Liquidity and Capital Resources
The accompanying unaudited interim financial statements have been prepared assuming the Company will continue as a going concern, which contemplates the realization of assets and satisfaction of liabilities and commitments in the normal course of business. At March 31, 2005, the Company had a deficit accumulated during the development stage of $132.4 million and recurring, negative cash flows from operations. The Company expects negative cash flow from operations to continue for at least the next two years, with the need to continue or expand development programs and to commercialize products once regulatory approvals have been obtained. These factors raise substantial doubt about the Companys ability to continue as a going concern.
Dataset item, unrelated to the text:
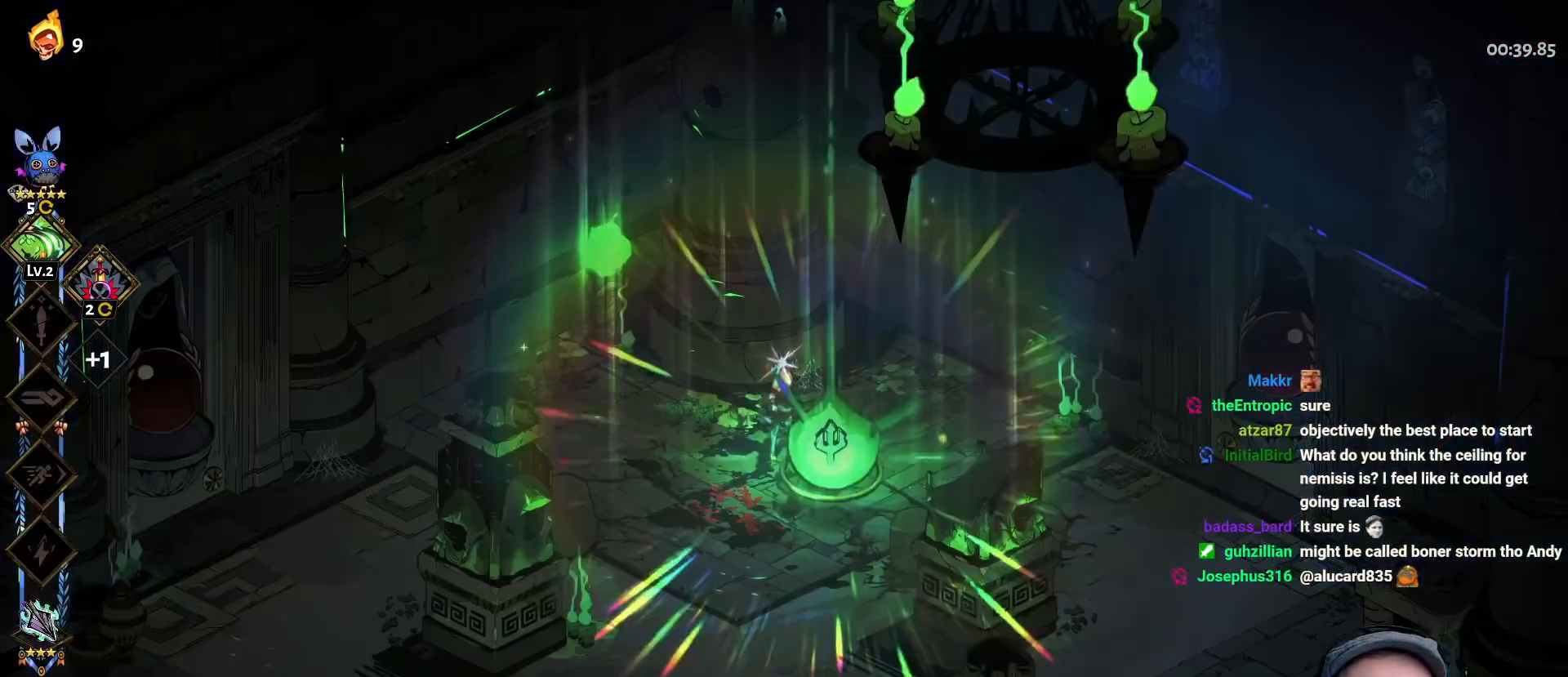
{"buttons": ["A"], "left_stick": "center", "right_stick": "center", "events": [[33, "left_stick", "center"], [100, "A", "down"], [200, "A", "up"], [283, "A", "down"], [383, "A", "up"], [467, "A", "down"]]}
On May 12, 2005 Cellegy raised $6.0 million in a private placement of its common stock, to existing and new institutional investors. Five current institutional shareholders and three directors participated in the financing. The transaction consisted of the sale of 3,621,819 shares of common stock at an offering price of $1.65 per share. (See Note 11).
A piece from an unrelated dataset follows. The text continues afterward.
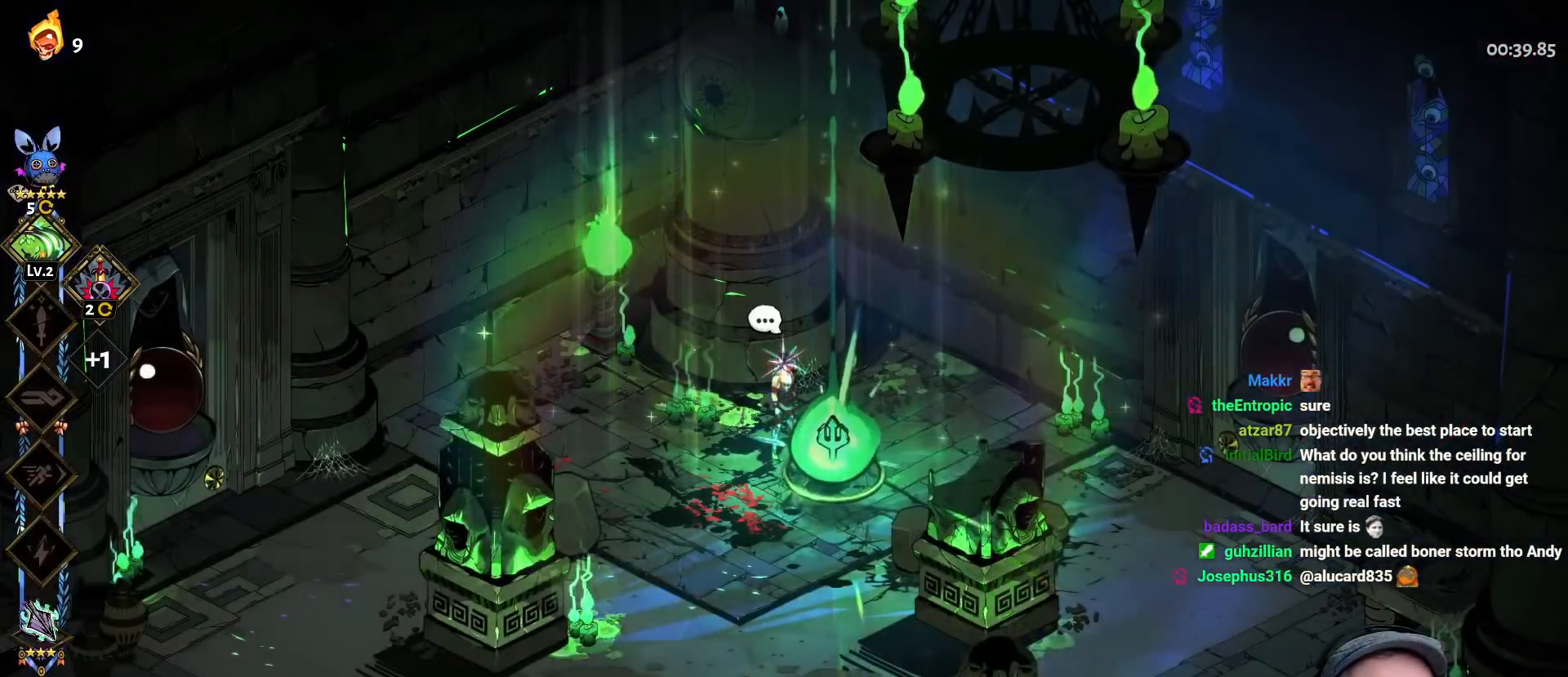
{"buttons": ["A"], "left_stick": "center", "right_stick": "center", "events": [[67, "A", "up"], [150, "A", "down"], [250, "A", "up"], [317, "A", "down"], [433, "A", "up"], [500, "A", "down"]]}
Management is presently considering other financing and corporate options to fund its operations for the longer term. These options include, but are not limited to: further Kingsbridge Capital Limited Structured Secondary Offering (SSO) draw downs, seeking partnerships with other pharmaceutical companies to co-develop and fund research and development efforts, pursue additional out-licensing arrangements with third parties, re-licensing and monetizing near term future milestone and royalty payments expected from existing licensees. In addition, the Company will continue to implement further cost reduction programs. There is no assurance that any of the above options will be implemented on a timely basis. Alternatively, Cellegy may be required to accept less than favorable commercial terms in any such future arrangements.
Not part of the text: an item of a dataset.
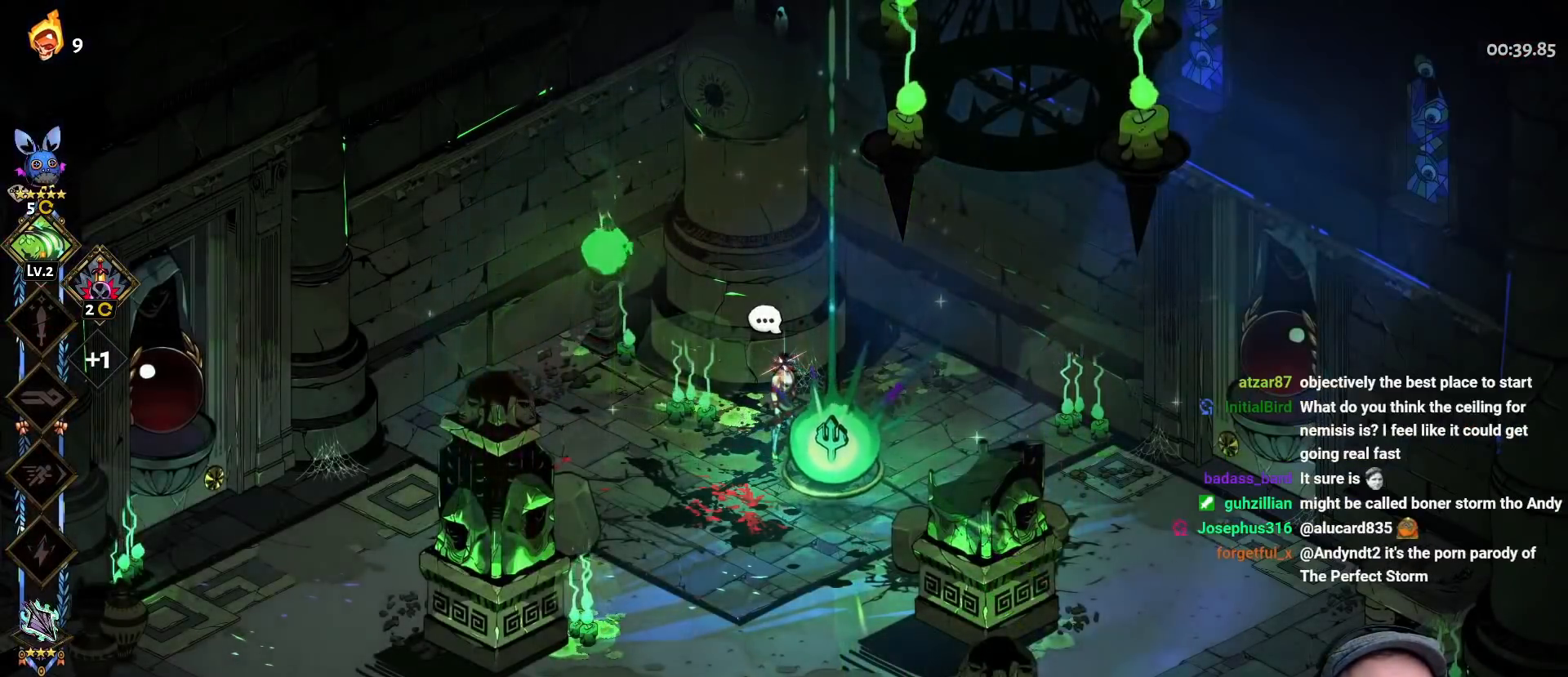
{"buttons": [], "left_stick": "center", "right_stick": "center", "events": [[100, "A", "up"], [167, "A", "down"], [283, "A", "up"], [350, "A", "down"], [450, "A", "up"]]}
If adequate funds are not available, the Company could be required to delay development or commercialization of certain products, to license to third parties for the rights to commercialize certain products that the Company would otherwise seek to commercialize internally, or to reduce resources devoted to product development. Accordingly, the failure of the Company to obtain sufficient funds could have a material adverse effect on the Companys business, results of operations and financial condition. The accompanying unaudited interim financial statements do not include any adjustments that might result from the outcome of this uncertainty.
Reclassification
Certain prior year balances have been reclassified to conform to current year presentation. Balances within the statement of cash flows have been reclassified to adjust for the effects of exchange rate changes on cash. There is no impact on working capital or the statement of operations as a result of these reclassifications.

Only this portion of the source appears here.